Com direito a caixas de som, microfone, guitarra e um pandeiro, um sargento reformado da PM de 55 anos promovia uma música ao vivo na Praça do Papa, Região Centro-Sul de BH, quando foi abordado por dois guardas municipais. O ex-militar rebateu a dupla, a desacatou, se recusou a colocar máscara de proteção e o caso foi parar na Central de Flagrantes (Ceflan) 3 da Polícia Civil.
De acordo com o boletim de ocorrência, o caso começou por volta das 19h45 de sábado (27). Os guardas contam que viram a música ao vivo, com diversos equipamentos, incluindo notebooks e caixas de som, e foram questionar se havia autorização para a promoção daquele pequeno evento.
Foi quando, então, o ex-PM se negou a responder e disse que os guardas “não eram polícia e nem autoridade” e que o único policial ali era ele mesmo.
Os guardas pediram para que o homem se identificasse e ele novamente se negou. Diante da situação, chegaram a acionar o Centro de Operações da PM e solicitar a presença de um superior no local.

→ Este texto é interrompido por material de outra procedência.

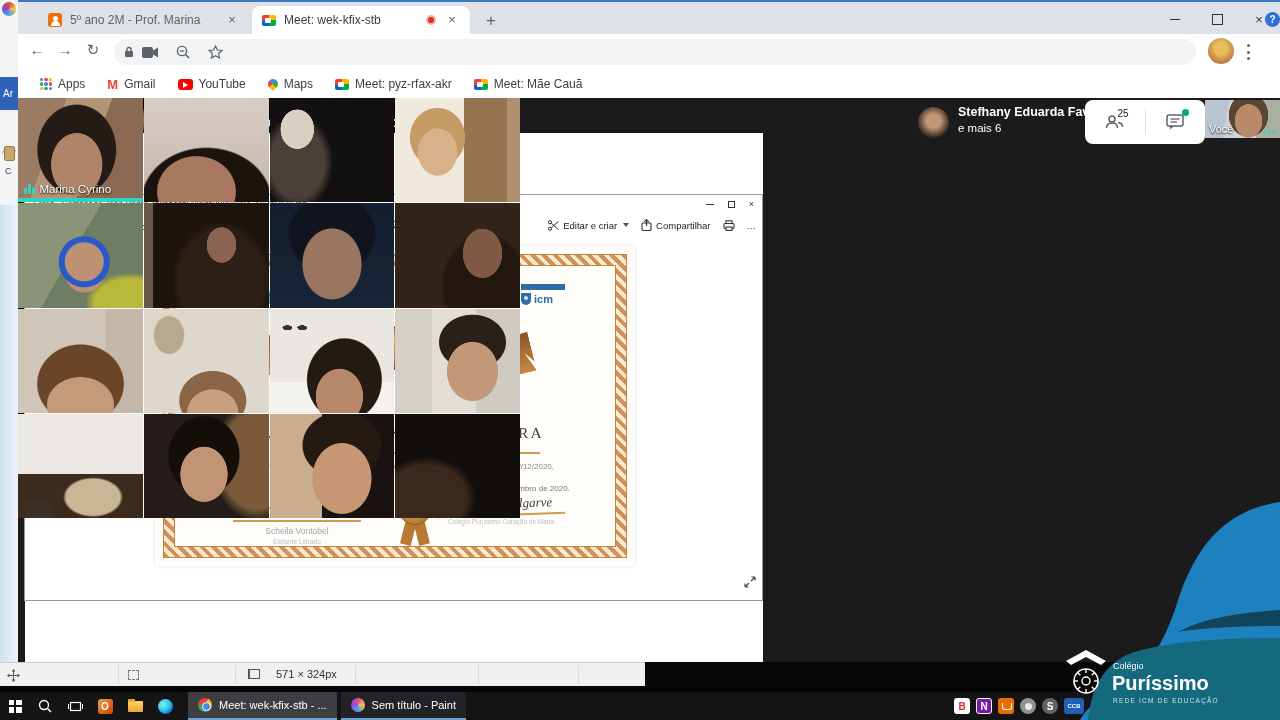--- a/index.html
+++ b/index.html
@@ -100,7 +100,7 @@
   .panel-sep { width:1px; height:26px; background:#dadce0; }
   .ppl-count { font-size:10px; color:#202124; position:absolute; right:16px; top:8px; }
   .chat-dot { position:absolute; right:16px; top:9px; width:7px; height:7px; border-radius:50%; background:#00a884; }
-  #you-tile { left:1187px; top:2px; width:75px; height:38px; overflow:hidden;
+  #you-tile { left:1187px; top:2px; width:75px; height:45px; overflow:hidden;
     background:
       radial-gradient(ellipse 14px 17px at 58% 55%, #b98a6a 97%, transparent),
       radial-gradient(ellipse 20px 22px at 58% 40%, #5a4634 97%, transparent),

Em seguida, os guardas pediram para que o militar reformado colocasse máscara e ele se recusou, sob a justificativa de que não poderia cantar utilizando o item de proteção.
Foi quando, ainda de acordo com os guardas, o homem abaixou o som e os confrontou de maneira violenta, repetindo que eles não eram nenhuma autoridade e usando palavras de baixo calão.
Foi dada voz de prisão para o ex-PM, que esticou o braço de forma voluntária para que os guardas colocassem a algema. Quando estava sendo algemado, o militar da reserva acertou um soco no guarda e emendou com outras agressões, até que foi contido com uso de uma arma de choque.
O ex-PM foi, então, algemado, imobilizado e levado até a viatura, enquanto dizia mais palavrões. Ele recebeu atendimento médico e foi encaminhado até a Ceflan 3, no Barreiro, onde ficou sob custódia e responsabilidade da Polícia Militar.
A ocorrência foi encerrada por volta das 3h de domingo (28).
O que diz o ex-PM
Aos militares, o ex-PM conta que estava em uma parte isolada da praça, cantando, utilizando duas caixas de som e um notebook, até que os guardas municipais o abordaram.
O militar da reserva conta que foi ordenado a desligar o som e disse que acataria a ordem assim que a música que estava tocando terminasse. Afirmou que se apresentou como sargento e que, após isso, os guardas teriam o ofendido.
Como resposta às ofensas dos guardas, começou uma discussão “fervorosa”. Em seguida, foi atacado por trás por um deles, com um golpe mata leão, enquanto o outro o algemava pela frente.
Disse que, mesmo já algemado, foi jogado no chão e levou golpes com a arma de choque por várias vezes. Assumiu ter proferido palavras desrespeitosas aos guardas, mas só depois de ter sido ofendido.